Spiegel Zuid
De jongste maanden werd de aandacht van Vlamingen en Walen regelmatig gaande gehouden door een aantal traditionele probleemdossiers, het ene al meer communautair-geladen dan het andere.
Het spectaculairste probleem, het geval-Happart, werd vanaf dit jaar in het politieke jargon omgedoopt tot kermisattractie: het dossier komt met vaste regelmaat bij dezelfde instanties terecht zonder dat er een duidelijke oplossing voor gevonden wordt... het ‘carroussel’-Happart draait vrolijk verder. De vergelijking met een draaimolen is ietwat ongelukkig, want van vrijblijvend plezier is niets te merken.
Limburg heeft niet alleen Happart, er zijn ook nog een handvol steenkoolmijnen in bedrijf. De vooruitzichten voor de mijnsector zijn weinig florissant. Als kerstpresentje kregen de koolputters van de KS (Kempense Steenkoolmijnen) te horen dat 3 van de 5 vestigingen binnen afzienbare tijd gesloten worden in het kader van het plan-Gheyselinck. Gheyselinck werd door de regering aangezocht als crisis-manager voor de zwaar verlieslatende KS. Zijn saneringsplan houdt in dat zo'n 8.000 mijnwerkers op straat komen te staan.
Tweemaal beroering in de krantenwereld. De franstalige onafhankelijke Le Soir - een kersverse eeuweling - kreeg te maken met de kooplust van de Franse persmagnaat Hersant. Die wist (tegen de zin van de meeste aandeelhouders, de directie en de redactie) 24% van de aandelen van de krant in handen te krijgen, op 1% na voldoende om invloed te krijgen in het beleid. Een giftig verjaarsgeschenk voor de zo op haar onafhankelijkheid gestelde Le Soir-redactie.

#### Opdrachten:
**1)** Druk uit het leesfragment het stuk af dat begint met "Limburg heeft niet" en doorloopt tot en met "komen te staan.".
**2)** Hoeveel mijnwerkers komen volgens het leesfragment op straat te staan door het plan-Gheyselinck?
**3)** Zet het leesfragment over Vlamingen en Walen voort na de laatste zin.

#### Getoonde gegevens:
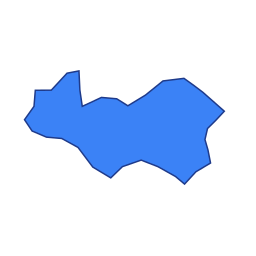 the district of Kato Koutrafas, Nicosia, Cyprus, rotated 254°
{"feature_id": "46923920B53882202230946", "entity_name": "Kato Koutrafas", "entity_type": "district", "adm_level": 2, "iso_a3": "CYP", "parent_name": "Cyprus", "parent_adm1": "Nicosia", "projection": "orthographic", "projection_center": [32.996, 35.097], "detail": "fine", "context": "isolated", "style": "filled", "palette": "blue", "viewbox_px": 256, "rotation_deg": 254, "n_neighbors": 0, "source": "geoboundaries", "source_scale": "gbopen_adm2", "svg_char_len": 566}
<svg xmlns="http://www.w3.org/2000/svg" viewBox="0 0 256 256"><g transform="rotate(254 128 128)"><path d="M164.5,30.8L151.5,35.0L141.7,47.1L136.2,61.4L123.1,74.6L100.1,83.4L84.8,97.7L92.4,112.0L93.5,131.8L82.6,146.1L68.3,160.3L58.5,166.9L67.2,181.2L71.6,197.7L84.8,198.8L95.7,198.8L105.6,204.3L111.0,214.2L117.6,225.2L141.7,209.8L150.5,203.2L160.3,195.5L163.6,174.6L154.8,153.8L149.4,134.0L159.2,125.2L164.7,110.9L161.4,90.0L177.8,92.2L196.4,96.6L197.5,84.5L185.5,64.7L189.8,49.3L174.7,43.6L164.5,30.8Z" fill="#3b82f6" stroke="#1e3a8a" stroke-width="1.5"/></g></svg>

#### Uitkomsten:
**1)**
Limburg heeft niet alleen Happart, er zijn ook nog een handvol steenkoolmijnen in bedrijf. De vooruitzichten voor de mijnsector zijn weinig florissant. Als kerstpresentje kregen de koolputters van de KS (Kempense Steenkoolmijnen) te horen dat 3 van de 5 vestigingen binnen afzienbare tijd gesloten worden in het kader van het plan-Gheyselinck. Gheyselinck werd door de regering aangezocht als crisis-manager voor de zwaar verlieslatende KS. Zijn saneringsplan houdt in dat zo'n 8.000 mijnwerkers op straat komen te staan.

**2)** Zo'n 8.000 mijnwerkers.

**3)**
Bijna verdween het laatste links-progressieve dagblad in Vlaanderen, De Morgen. De krant ging failliet maar werd er - onder meer dankzij een breed opgezette lezers- en sympatizantenaktie - weer bovenopgeholpen. Met het broodnodige verse geld kan De Morgen de eerste tijd weer vooruit, zo bleek in januari.
Nog diezelfde maand kreeg het kabinet de problemen van 's lands laatste grote scheepsbouwwerf op de agenda. De liquiditeitsproblemen van de Boelwerf (Temse) noopten de eigenaars tot de aankondiging dat een faillissement niet meer te vermijden was.
De faillissementsdreiging werd op het laatste nippertje afgewend via ultiem overleg tussen regering en eigenaars. Er kwam weer wat financiële ruimte voor de Boelwerf; ruim tweeduizend werknemers zijn voorlopig weer gerust.
De regering kreeg nóg een financiën-probleem op het bord: een probleem dat door de ministers zelf veroorzaakt is en de relatie met het parlement niet ten goede komt. Die relatie was toch al niet optimaal, sinds de regering gebruik maakte van het regeren met zgn. ‘bijzondere machten’ (een procédé waarbij de regering wetsbesluiten kan nemen zonder onmiddellijke inmenging van het parlement).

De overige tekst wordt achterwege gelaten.